SPORTS GIANTS OPPOSE DELAWARE MOVE TO LEGALISE
SPORTSBETTING (Update)
27 March 2009
NCAA, NFL lobby against sports gambling
proposal
Associated Press reports that Delaware legislators
anxious to raise more cash for state coffers by
legitimising sportsbetting now face opposition from the
powerful National Football League and the National
Collegiate Athletic Association.
A delegation
visited Dover this week to lobby against Delaware
Governor Jack Markell's proposal to re-authorize sports
gambling in the state.
The NCAA officials'
starting gambit was a threat to ban all playoff games in
Delaware if the state legalises sports betting, and NFL
representatives made their opposition known in a brief
meeting with Markell on Thursday this week.
"I
welcomed them to Delaware and they told me that they
hoped I would reconsider my position," Markell told an
Associated Press reporter. "I told them I think we're
coming from different places."
The proposed
sports betting lottery driven by Markell is expected to
generate about $55 million for the cash-strapped state
in its first year if it clears the General Assembly.
By virtue of a brief and unsuccessful experiment
with a sports lottery in the late 1970s, Delaware is one
of only four states, along with Nevada, Montana and
Oregon, grandfathered under a 1992 federal law that bans
sports gambling.
Delaware's status as the only
state east of the Mississippi River that can offer
sports betting could provide an economic buffer against
slot machine competition in neighboring Pennsylvania and
Maryland.
The NFL, which has several teams in
neighboring states, has long opposed sports betting,
saying it would tarnish the game's image and could lure
youngsters into gambling, though the lottery would be
restricted to people 21 and over.
NCAA officials
also threatened that a sports betting lottery would make
Delaware off-limits for any post-season championship
events. NCAA spokeswoman Stacey Osburn said NCAA policy
prohibits the staging of any session of an NCAA
championship in any metropolitan area where legal sports
wagering is allowed.
State officials counter this
by noting that the sports betting proposal would
prohibit betting on Delaware teams. They argue that the
NCAA's position seems inconsistent and point to the
annual Las Vegas Bowl football game, and skiing
championship events that have been held in Nevada.

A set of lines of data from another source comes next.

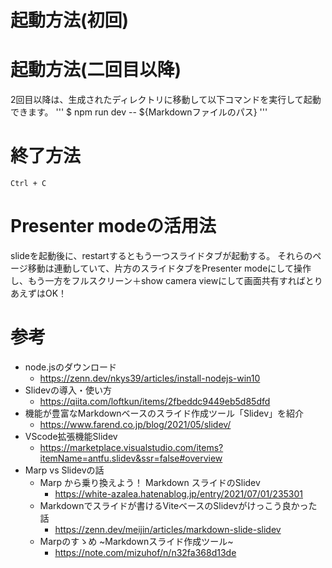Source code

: # 起動方法(初回)

# 起動方法(二回目以降)

2回目以降は、生成されたディレクトリに移動して以下コマンドを実行して起動できます。
'''
$ npm run dev -- ${Markdownファイルのパス}
'''

# 終了方法
`Ctrl + C`

# Presenter modeの活用法

slideを起動後に、restartするともう一つスライドタブが起動する。
それらのページ移動は連動していて、片方のスライドタブをPresenter modeにして操作し、もう一方をフルスクリーン＋show camera viewにして画面共有すればとりあえずはOK！

# 参考

- node.jsのダウンロード
  - https://zenn.dev/nkys39/articles/install-nodejs-win10
- Slidevの導入・使い方
  - https://qiita.com/loftkun/items/2fbeddc9449eb5d85dfd
- 機能が豊富なMarkdownベースのスライド作成ツール「Slidev」を紹介
  - https://www.farend.co.jp/blog/2021/05/slidev/
- VScode拡張機能Slidev
  - https://marketplace.visualstudio.com/items?itemName=antfu.slidev&ssr=false#overview
- Marp vs Slidevの話
  - Marp から乗り換えよう！ Markdown スライドのSlidev
    - https://white-azalea.hatenablog.jp/entry/2021/07/01/235301
  - Markdownでスライドが書けるViteベースのSlidevがけっこう良かった話
    - https://zenn.dev/meijin/articles/markdown-slide-slidev
  - Marpのすゝめ ~Markdownスライド作成ツール~
    - https://note.com/mizuhof/n/n32fa368d13de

"I don't know if it's retaliatory or just a bluff,
but it strikes me as a little overreaching on their
part," said Markell's chief of staff, Tom McGonigle.
McGonigle said the state has not ruled out a
challenge to the NCAA policy.
Osburn, the NCAA
spokeswoman, said there has been no inconsistency. She
said the Las Vegas Bowl is not an NCAA event, and a
skiing event held in Nevada in 2004 took place before
the anti-sports wagering policy had been extended from
men's basketball to all NCAA sports.
Osburn said
the decision to use Reno, Nev., as a site for this
year's West Regional skiing championships was "an
administrative oversight on our part."